▸ Supplied entries:

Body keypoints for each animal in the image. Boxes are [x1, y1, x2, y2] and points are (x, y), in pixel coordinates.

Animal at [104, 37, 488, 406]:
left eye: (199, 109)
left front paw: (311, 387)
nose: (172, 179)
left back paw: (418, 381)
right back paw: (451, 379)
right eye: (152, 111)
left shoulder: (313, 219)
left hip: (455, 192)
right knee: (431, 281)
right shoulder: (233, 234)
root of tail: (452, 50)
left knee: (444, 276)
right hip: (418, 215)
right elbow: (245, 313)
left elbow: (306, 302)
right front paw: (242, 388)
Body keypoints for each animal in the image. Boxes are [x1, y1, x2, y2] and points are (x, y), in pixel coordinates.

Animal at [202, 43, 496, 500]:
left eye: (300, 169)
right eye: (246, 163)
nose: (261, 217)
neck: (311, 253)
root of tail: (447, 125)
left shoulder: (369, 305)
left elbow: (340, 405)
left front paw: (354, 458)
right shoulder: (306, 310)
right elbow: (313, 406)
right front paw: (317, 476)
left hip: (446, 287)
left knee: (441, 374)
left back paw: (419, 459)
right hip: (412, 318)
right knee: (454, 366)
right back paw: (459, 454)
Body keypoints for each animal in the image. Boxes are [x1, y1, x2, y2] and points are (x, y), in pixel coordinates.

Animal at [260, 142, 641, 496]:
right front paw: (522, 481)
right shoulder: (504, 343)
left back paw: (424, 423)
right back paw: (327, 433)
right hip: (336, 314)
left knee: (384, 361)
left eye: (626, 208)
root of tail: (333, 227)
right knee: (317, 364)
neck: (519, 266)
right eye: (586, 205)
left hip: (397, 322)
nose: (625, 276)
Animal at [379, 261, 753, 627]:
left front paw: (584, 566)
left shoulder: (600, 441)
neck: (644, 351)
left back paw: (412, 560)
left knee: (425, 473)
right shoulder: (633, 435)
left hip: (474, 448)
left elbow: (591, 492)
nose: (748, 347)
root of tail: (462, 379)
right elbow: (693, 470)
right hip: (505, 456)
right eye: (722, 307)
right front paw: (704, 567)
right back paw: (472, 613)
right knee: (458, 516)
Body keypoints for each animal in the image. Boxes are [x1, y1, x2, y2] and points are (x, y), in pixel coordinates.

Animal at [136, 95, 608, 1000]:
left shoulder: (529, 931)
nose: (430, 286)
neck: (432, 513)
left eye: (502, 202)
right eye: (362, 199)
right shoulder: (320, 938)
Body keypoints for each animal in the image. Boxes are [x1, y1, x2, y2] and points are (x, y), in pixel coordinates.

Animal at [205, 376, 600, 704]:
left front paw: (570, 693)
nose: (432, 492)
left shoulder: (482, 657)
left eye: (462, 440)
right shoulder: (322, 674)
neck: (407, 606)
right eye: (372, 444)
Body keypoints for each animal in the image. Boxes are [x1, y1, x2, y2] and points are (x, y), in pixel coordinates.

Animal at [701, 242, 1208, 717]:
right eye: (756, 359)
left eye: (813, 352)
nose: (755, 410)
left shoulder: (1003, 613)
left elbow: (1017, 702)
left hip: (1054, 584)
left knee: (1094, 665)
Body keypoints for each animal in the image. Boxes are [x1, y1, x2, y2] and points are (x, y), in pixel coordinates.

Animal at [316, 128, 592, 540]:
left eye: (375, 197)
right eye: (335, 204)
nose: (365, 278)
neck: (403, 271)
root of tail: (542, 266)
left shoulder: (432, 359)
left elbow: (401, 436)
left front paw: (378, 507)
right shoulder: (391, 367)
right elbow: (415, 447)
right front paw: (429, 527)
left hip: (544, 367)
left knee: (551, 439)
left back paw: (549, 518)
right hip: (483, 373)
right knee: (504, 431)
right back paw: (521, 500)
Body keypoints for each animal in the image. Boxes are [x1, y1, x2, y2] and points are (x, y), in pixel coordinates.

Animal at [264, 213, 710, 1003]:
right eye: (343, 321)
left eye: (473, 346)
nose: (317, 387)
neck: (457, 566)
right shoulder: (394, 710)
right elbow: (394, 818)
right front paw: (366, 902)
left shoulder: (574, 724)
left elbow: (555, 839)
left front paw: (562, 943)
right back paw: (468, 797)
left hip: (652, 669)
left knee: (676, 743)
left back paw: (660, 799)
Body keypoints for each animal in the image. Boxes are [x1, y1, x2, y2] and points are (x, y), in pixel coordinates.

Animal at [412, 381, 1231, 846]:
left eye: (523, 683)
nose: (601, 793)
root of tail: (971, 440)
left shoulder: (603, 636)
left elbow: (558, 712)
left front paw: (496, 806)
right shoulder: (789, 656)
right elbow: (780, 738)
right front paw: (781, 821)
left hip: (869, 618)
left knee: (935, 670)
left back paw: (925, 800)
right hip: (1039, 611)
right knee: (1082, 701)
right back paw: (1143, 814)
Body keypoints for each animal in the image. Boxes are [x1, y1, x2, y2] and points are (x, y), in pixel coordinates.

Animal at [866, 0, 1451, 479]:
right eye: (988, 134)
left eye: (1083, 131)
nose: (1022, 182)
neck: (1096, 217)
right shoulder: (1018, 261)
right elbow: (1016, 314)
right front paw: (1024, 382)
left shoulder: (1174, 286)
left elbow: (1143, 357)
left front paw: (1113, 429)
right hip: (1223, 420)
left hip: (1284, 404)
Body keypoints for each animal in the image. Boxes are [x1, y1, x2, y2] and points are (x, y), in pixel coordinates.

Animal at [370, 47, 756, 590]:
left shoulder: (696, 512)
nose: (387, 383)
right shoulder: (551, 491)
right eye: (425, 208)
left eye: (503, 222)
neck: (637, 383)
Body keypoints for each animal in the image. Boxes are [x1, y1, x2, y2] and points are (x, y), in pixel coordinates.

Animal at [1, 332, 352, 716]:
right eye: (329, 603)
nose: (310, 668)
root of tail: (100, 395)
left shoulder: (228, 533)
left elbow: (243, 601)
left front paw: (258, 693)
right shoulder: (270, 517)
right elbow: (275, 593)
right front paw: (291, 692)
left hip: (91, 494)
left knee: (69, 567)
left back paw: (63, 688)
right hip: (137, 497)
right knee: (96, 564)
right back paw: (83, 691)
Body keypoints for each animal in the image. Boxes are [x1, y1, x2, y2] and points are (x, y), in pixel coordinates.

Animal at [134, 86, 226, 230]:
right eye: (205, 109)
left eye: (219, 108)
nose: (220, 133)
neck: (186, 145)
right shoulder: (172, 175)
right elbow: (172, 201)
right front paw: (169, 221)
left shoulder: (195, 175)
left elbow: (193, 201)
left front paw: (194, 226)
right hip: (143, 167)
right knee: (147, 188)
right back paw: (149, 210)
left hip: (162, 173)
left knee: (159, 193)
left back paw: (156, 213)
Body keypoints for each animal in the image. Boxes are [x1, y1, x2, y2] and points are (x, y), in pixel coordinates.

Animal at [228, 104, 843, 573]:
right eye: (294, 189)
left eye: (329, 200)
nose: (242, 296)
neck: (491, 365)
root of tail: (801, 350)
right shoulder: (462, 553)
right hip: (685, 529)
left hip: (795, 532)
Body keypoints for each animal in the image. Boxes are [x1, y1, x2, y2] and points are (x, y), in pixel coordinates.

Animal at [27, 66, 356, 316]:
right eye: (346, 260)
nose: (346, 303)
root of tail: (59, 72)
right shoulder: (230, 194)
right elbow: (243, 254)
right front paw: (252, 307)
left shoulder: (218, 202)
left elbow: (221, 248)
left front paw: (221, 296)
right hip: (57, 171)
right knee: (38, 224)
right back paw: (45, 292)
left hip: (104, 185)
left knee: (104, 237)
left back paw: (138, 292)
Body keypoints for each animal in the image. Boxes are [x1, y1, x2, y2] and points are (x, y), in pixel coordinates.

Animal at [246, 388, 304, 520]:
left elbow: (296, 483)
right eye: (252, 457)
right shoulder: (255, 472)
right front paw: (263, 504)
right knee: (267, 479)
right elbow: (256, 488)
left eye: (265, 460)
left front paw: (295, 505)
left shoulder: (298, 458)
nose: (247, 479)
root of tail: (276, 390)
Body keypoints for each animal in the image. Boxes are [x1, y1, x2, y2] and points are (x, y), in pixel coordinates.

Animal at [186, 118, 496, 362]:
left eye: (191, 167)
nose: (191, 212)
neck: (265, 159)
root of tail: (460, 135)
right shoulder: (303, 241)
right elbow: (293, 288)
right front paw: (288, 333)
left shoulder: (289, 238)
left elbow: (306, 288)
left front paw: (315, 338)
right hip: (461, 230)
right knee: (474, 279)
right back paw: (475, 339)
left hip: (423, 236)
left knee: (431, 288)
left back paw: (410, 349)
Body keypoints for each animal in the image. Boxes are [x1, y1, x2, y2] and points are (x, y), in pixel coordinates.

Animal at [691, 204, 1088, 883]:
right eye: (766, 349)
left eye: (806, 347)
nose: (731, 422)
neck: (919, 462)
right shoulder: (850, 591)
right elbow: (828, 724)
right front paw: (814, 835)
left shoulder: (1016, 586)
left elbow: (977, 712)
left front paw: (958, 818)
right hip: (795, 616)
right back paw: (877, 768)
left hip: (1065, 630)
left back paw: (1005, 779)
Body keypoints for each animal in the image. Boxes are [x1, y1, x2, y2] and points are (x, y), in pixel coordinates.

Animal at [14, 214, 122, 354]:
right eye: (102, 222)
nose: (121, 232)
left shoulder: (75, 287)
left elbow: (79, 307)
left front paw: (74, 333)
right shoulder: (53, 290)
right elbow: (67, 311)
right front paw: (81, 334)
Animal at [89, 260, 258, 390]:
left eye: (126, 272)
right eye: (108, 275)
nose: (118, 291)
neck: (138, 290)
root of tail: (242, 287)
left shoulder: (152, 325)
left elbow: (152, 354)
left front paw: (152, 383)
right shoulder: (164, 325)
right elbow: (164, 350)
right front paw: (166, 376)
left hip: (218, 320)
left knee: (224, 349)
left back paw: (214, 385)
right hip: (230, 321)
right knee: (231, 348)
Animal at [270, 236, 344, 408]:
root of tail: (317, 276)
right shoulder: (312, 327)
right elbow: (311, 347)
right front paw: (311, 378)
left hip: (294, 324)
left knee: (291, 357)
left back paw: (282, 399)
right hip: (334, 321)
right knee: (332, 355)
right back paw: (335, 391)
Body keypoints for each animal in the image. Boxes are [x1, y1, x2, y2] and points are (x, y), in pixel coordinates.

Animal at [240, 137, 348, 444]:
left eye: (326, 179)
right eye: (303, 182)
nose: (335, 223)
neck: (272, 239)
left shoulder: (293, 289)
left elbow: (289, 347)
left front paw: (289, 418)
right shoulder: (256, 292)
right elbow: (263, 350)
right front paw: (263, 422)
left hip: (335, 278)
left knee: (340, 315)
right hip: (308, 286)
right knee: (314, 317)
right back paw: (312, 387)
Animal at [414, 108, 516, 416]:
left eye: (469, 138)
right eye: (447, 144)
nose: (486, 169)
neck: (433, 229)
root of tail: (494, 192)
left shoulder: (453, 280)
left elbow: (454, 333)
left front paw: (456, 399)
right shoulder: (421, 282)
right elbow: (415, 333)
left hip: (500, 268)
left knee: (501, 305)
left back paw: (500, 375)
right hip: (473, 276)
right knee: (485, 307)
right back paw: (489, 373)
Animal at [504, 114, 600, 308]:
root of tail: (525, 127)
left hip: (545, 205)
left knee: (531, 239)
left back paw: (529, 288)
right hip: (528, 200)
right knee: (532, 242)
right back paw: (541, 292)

▸ Requirement: Set down the lines above as they stand, starting with the first line and ending with the line that contains "right front paw: (242, 388)".

▸ Solution for this task:
Body keypoints for each animal in the image. Boxes are [x1, y1, x2, y2] and points are (x, y), in pixel coordinates.

Animal at [104, 37, 488, 406]:
left eye: (199, 109)
left front paw: (311, 387)
nose: (172, 179)
left back paw: (418, 381)
right back paw: (451, 379)
right eye: (152, 111)
left shoulder: (313, 219)
left hip: (455, 192)
right knee: (431, 281)
right shoulder: (233, 234)
root of tail: (452, 50)
left knee: (444, 276)
right hip: (418, 215)
right elbow: (245, 313)
left elbow: (306, 302)
right front paw: (242, 388)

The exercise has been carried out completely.